A professor’s opinion: time travel

A professor’s opinion: time travel

If you could time travel to one event, which would it be and why?

Jason Gehrke, history: “Well that’s pretty easy. I would go to the Resurrection.”

Jason Peters, English: “The Athenaeum Club. Anthony Trollope overhears two clueless clergymen complaining about Mrs. Proudie, a character in his serialized novel ‘The Last Chronicle of Barset.’ Trollope, unable to contain his irritation at these prelates, stands and says to them, ‘I will go home and kill her before the week is over!’ And so he did. Give me that or Appomattox two years prior.” 

Ivan Pongracic, economics: “As a guitarist with a deep passion for music, I would choose to go see one (or more, if possible) of my favorite guitarists playing live at the peak of his powers: Hank Marvin and The Shadows in 1961, Dick Dale and His Del-Tones in 1962, Ritchie Blackmore’s “Rainbow” in 1976. I suspect those would be truly fulfilling experiences with a great deal of nourishment for my soul.” 

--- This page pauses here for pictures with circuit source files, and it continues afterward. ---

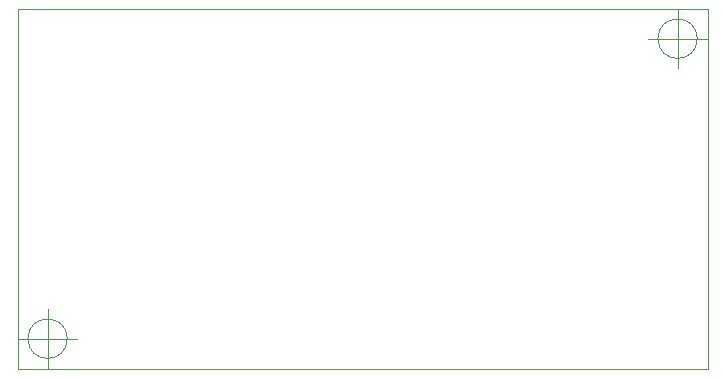
<source format=gbr>
%TF.GenerationSoftware,KiCad,Pcbnew,5.1.6-c6e7f7d~86~ubuntu18.04.1*%
%TF.CreationDate,2020-05-25T18:48:25+02:00*%
%TF.ProjectId,ft232rl_converter_v2,66743233-3272-46c5-9f63-6f6e76657274,1.0*%
%TF.SameCoordinates,PX4d83c00PY525bfc0*%
%TF.FileFunction,Profile,NP*%
%FSLAX46Y46*%
G04 Gerber Fmt 4.6, Leading zero omitted, Abs format (unit mm)*
G04 Created by KiCad (PCBNEW 5.1.6-c6e7f7d~86~ubuntu18.04.1) date 2020-05-25 18:48:25*
%MOMM*%
%LPD*%
G01*
G04 APERTURE LIST*
%TA.AperFunction,Profile*%
%ADD10C,0.050000*%
%TD*%
G04 APERTURE END LIST*
D10*
X57546666Y27940000D02*
G75*
G03*
X57546666Y27940000I-1666666J0D01*
G01*
X53380000Y27940000D02*
X58380000Y27940000D01*
X55880000Y30440000D02*
X55880000Y25440000D01*
X4206666Y2540000D02*
G75*
G03*
X4206666Y2540000I-1666666J0D01*
G01*
X40000Y2540000D02*
X5040000Y2540000D01*
X2540000Y5040000D02*
X2540000Y40000D01*
X0Y30480000D02*
X58420000Y30480000D01*
X0Y0D02*
X0Y30480000D01*
X58420000Y0D02*
X0Y0D01*
X58420000Y30480000D02*
X58420000Y0D01*
M02*

</source>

Paul Rate, history: “The travel that I would like to undertake is travel through space and time to Philadelphia in the summer of 1787 to sit in on the deliberations that took place there and then concerning the framing of the US Constitution. I would like to hear with my own ears the words of James Madison, Alexander Hamilton, John Dickinson, James Wilson, Luther Martin, Charles Pinckney, Rufus King, and Gouverneur Morris.”

Roger Butters, economics: “That’s easy. Outside a garden tomb on a Sunday morning, in the spring, circa A.D. 33.”

John J. Miller, journalism: “I’d want to go to the Sermon on the Mount — but then I’d be like “Oh shoot, it’s in Aramaic. And modern dentistry is too far in the future. So, just take me back to Tuesday night and I’ll watch the Red Wings win again.”